== EXERCISE GOAL ==
Rewrite the stretch of lines below from the one containing "Palit GeForce RTX 5060 Infinity 2 OC NVIDIA 8" through the one containing "Kingston Technology FURY Beast muistimoduuli", putting "prosessori" wherever "suoritin" appears and changing nothing else.

Start of MATERIAL PROVIDED

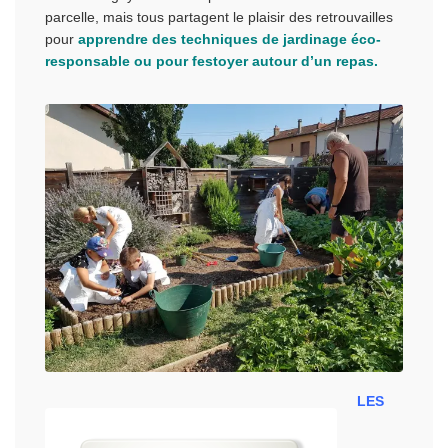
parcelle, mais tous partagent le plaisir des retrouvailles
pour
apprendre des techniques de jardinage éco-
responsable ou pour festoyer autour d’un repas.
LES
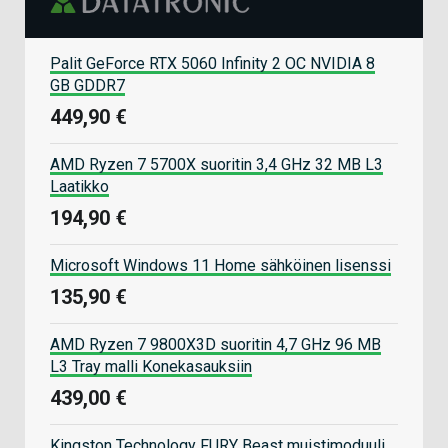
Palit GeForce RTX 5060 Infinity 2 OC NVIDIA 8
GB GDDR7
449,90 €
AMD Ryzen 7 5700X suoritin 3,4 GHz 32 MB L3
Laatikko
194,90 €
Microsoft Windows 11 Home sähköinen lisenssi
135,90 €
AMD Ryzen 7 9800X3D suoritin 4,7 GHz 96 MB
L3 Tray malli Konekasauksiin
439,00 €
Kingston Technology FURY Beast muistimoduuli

End of MATERIAL PROVIDED
Start of MATERIAL PROVIDED

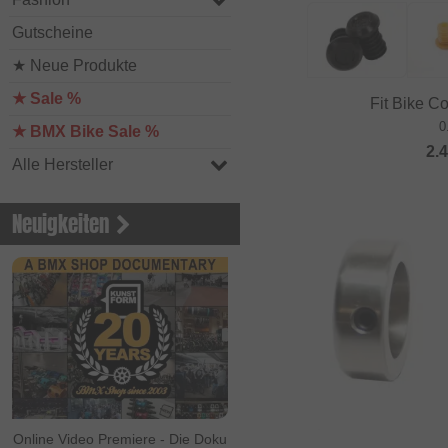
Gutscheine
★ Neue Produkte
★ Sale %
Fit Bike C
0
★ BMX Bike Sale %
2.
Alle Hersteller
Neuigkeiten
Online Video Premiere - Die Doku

End of MATERIAL PROVIDED

== YOUR SOLUTION ==
Palit GeForce RTX 5060 Infinity 2 OC NVIDIA 8
GB GDDR7
449,90 €
AMD Ryzen 7 5700X prosessori 3,4 GHz 32 MB L3
Laatikko
194,90 €
Microsoft Windows 11 Home sähköinen lisenssi
135,90 €
AMD Ryzen 7 9800X3D prosessori 4,7 GHz 96 MB
L3 Tray malli Konekasauksiin
439,00 €
Kingston Technology FURY Beast muistimoduuli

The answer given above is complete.